FIG. 4B is a front perspective view from the top left side of the circuit breaker of FIGS. 3A and 3B, in the contact pairs OPEN or in the OFF position, in accordance with the invention.

FIG. 4C is a front view of the circuit breaker of FIGS. 3A and 3B, in the contact pairs OPEN or in the OFF position, in accordance with the invention.

DESCRIPTION OF EMBODIMENTS OF THE INVENTION

FIGS. 1A and 1B are circuit diagrams of a prior art circuit breaker that incorporates an electronics board that includes light emitting diodes (LEDs) to enable users to easily identify the trip condition and type of fault, for example an arc fault or ground fault. The circuit for the electronics board is powered from the load side, but power to the electronics board is interrupted when the breaker contacts are opened.

FIGS. 2A and 2B are circuit diagrams of a prior art circuit breaker, showing a miniature circuit breaker that incorporates an electronics board that includes light emitting diodes (LEDs) powered from the line power side to ensure that the LEDs remain lit when the circuit breaker is tripped. However, an electrical shock hazard may occur if the neutral terminal of the circuit breaker is inadvertently disconnected, causing power from the line power side to flow through the circuit for the electronics board and be present on the load neutral terminal of the circuit breaker.

### Data excerpt
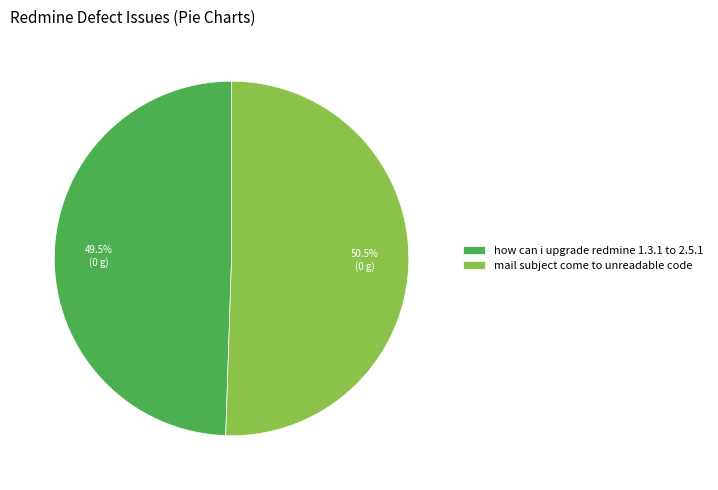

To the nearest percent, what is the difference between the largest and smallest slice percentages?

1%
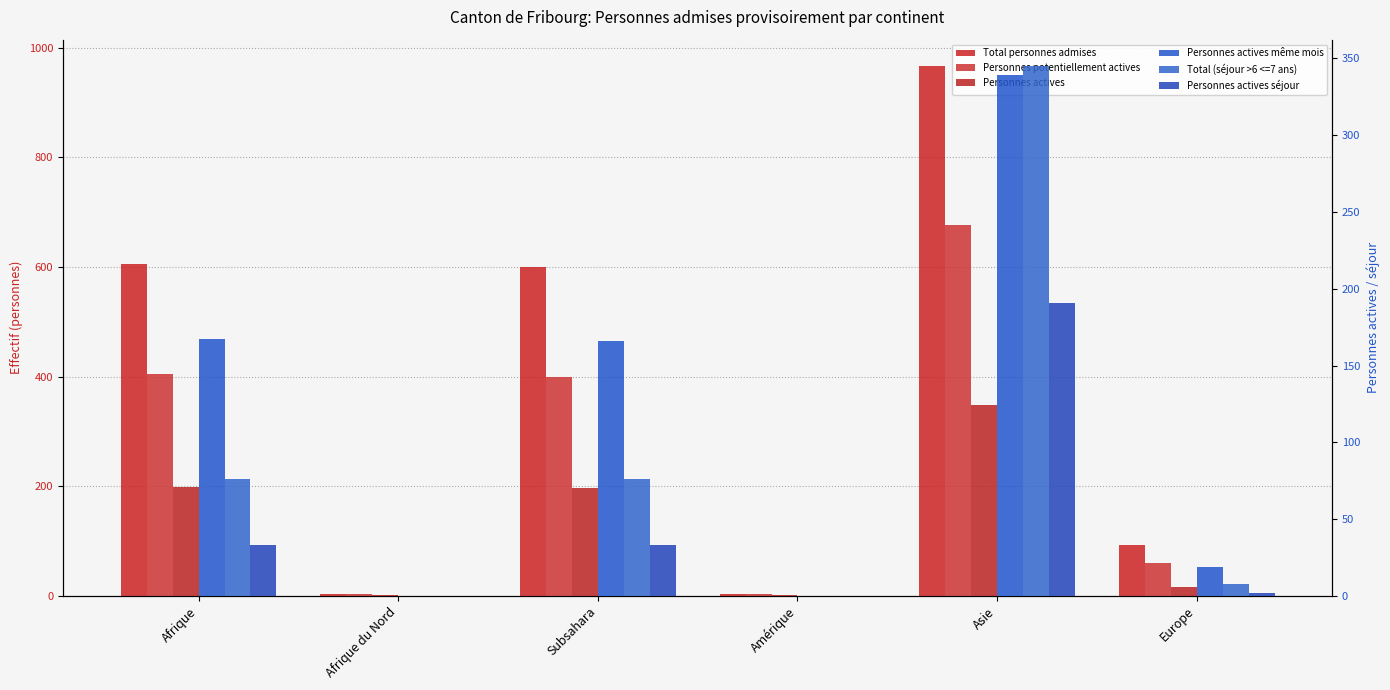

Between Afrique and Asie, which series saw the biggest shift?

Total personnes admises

### Work request
In the circuit breaker passage, what happens to power to the electronics board shown in FIGS. 1A and 1B when the breaker contacts are opened? The data was gathered from a different source.

### Result of the task
Power to the electronics board is interrupted.